C asks: “What are the Church’s teachings about speaking in tongues? I have to admit that I was thrown for a loop while reading a book by Fr. George Montague about The Holy Spirit when he talked about speaking in tongues as though it is normal. Is this true? I am in RCIA, so still learning about the church.”
Great question, Charlene!
Speaking in tongues has never been infallibly defined by the Church; however we do have the Catholic Charismatic Renewal movement, where the gifts of the Holy Spirit – including tongues – are exercised, and this movement has papal approval.
For those who are not familiar with this gift, it is one of the gifts of the Holy Spirit, given to us on Pentecost, as defined in 1 Corinthians 13:1. The gift of tongues is specifically addressed in 1 Corinthians 14.
The gift can manifest in either an “angelic” language or in an earthly language not known by the speaker. This gift was given by the Spirit to the Church for the edification of the Body of Christ and for glorifying the Lord.
There are several different kinds of tongues: 1) a private prayer language; 2) a language used in prophecy which requires interpretation, and; 3) a missionary tongue which is the speaking of otherwise unknown languages in order to spread the gospel.
The Catechism describes the gift of tongues as a special grace or “charism”(a Greek word meaning “favor”). “Whatever their character – sometimes it is extraordinary, such as the gift of miracles or of tongues – charisms are oriented toward sanctifying grace and are intended for the common good of the Church. They are at the service of charity which builds up the Church” (No. 2003).
That said, there is some division within the Christian community about tongues with some (including a few of our Early Church Fathers) who believe this gift was meant for first century Christianity and not today.
For instance, St. Augustine wrote “Why then is no one speaking in the tongues of all the nations just as he spoke who at the time was being filled with the Holy Spirit. Why? Because this was a sign that has been satisfied.”
Division is also occurring because of the many abuses of tongues in Christian circles, such as in cases where the faithful are being told they cannot be saved without this gift, or that this gift is a sign that they have been truly “baptized in the Spirit.”
Speaking in tongues is not necessary for salvation, or for anything else for that matter. As St. Paul teaches in 1 Cor 13:1-2, 13 “If I speak with the tongues of men and of angels, but do not have love, I have become a noisy gong or a clanging cymbal. 2 And if I have the gift of prophecy, and know all mysteries and all knowledge; and if I have all faith, so as to remove mountains, but do not have love, I am nothing….13 But now abide faith, hope, love, these three; but the greatest of these is love.”
On a side note, I came across this interesting article in The New York Times which reports on research done by neuroscientists at the University of Pennsylvania who took brain images of five women while they were speaking in tongues to determine their brain activity.
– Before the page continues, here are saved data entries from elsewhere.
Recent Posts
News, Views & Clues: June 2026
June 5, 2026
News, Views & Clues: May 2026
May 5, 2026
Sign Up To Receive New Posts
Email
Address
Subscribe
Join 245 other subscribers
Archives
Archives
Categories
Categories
What they found is that their frontal lobes — the thinking, willful part of the brain through which people control what they do — were relatively quiet, as were their language centers.
“The regions involved in maintaining self-consciousness were active. The women were not in blind trances, and it was unclear which region was driving the behavior,” the article states.
Researchers used imaging techniques to track the blood flow in the brain of the women when they were singing a gospel song and again while praying in tongues, then compared the two. The patterns created by blood-flow peaks and valleys was unique to those praying in tongues.
One of the co-authors of the study, Donna Morgan, a born-again Christian who also served as one of the research subjects, has the gift of tongues and describes what it feels like to pray in this way.
“You’re aware of your surroundings. You’re not really out of control. But you have no control over what’s happening. You’re just flowing. You’re in a realm of peace and comfort, and it’s a fantastic feeling.”
This could explain why studies suggest that people who speak in tongues rarely suffer from mental problems.
“A recent study of nearly 1,000 evangelical Christians in England found that those who engaged in the practice were more emotionally stable than those who did not.”
The gift of tongues is just that – a gift – and one that is given only as a means of serving God and the Church and should never be presented as a prerequisite for anything.
We pray that God will bless you abundantly during this precious journey into our beloved Church!